# What tops the Forbes 15 Cars to Avoid List? It's a BMW



## wyb (Jul 10, 2008)

hmmm

_'BMW's flagship sedan seems to have lost its edge in recent years. It's wrapped in languid styling and just doesn't feel as sporty as it did in earlier renditions; an odd product lineup includes an expensive and not especially efficient gas-electric hybrid model. Consumer Reports takes the 7 Series to task for being "a ponderous, technology-laden vehicle with ungainly handling," and is included in the publication's lists of lowest-scoring cars, worst overall values and most expensive operating costs in its class. Not to pile on, but it also gets a rock-bottom resale value rating from ALG and a below average performance score from J.D. Power.'_

http://www3.forbes.com/business/15-new-cars-to-avoid/16/


----------



## Saintor (Dec 14, 2002)

I agree with most of his list, but I don't see a case with the 7-series. It is grotesque and it doesn't belong there.


----------



## JayR04 (Jul 17, 2015)

I don't know why everyone seems to put the S-Class above the 7. I've driven the S-Class for a few days and to me it doesn't have a soul like the 7. The 7 is way funner to drive. Cars are meant to be driven right :dunno:


----------



## captainaudio (Jul 17, 2007)

I had a 750Lix and it was an excellent car. I never had an issues with it, it drove incredibly well for such a large and heavy car and was very comfortable and luxurious.

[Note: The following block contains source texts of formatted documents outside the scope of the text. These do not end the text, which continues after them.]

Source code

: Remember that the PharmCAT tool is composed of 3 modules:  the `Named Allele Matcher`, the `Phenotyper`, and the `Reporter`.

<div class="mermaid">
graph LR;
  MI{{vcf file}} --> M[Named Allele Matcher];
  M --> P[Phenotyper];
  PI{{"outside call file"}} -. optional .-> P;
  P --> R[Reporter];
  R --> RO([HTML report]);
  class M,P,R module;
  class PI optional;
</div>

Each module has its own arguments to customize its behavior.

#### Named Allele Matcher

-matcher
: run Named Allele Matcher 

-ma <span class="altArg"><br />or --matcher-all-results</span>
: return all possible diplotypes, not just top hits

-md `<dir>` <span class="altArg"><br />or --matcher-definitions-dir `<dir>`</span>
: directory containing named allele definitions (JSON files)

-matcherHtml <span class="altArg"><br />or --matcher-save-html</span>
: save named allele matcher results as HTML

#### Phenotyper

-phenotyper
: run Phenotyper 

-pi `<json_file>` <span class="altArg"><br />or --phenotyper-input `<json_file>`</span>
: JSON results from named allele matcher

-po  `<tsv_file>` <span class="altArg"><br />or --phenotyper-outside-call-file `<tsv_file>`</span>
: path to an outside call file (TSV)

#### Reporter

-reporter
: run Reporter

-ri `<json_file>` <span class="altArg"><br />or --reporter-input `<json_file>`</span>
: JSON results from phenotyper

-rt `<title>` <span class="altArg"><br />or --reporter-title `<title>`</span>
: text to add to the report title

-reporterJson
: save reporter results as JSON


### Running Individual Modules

It was a great highway cruiser and was very well composed on twisty back roads and it handled the war ravaged, pothole riddled roads in the NYC area extremely well.

If I once again had the need to regularly carry passengers in the rear seat I would consider getting another one. It is probably a car that is better to lease than purchase as I am sure it is very expensive to repair but I think that holds true for many cars today and for most BMWs.


----------



## whoever (Jun 9, 2009)

Can't believe how cheap forbes is, faking ad like real news story.


----------



## Doug Huffman (Apr 25, 2015)

LOL Stir the pot, follow the money.


----------



## marcozandrini (Feb 13, 2014)

Forbes is written for those folks who are totally clueless about cars. The 7 series is full of electronics.


----------



## Suicidy (Oct 26, 2014)

I certainly wouldn't take my car buying advice from Forbes.


----------



## Hound Passer (Feb 2, 2007)

I don't disagree with the cars on the list but for the 7 to be #1 is way off. I can think of worse cars I'd refuse to own before a 7.


----------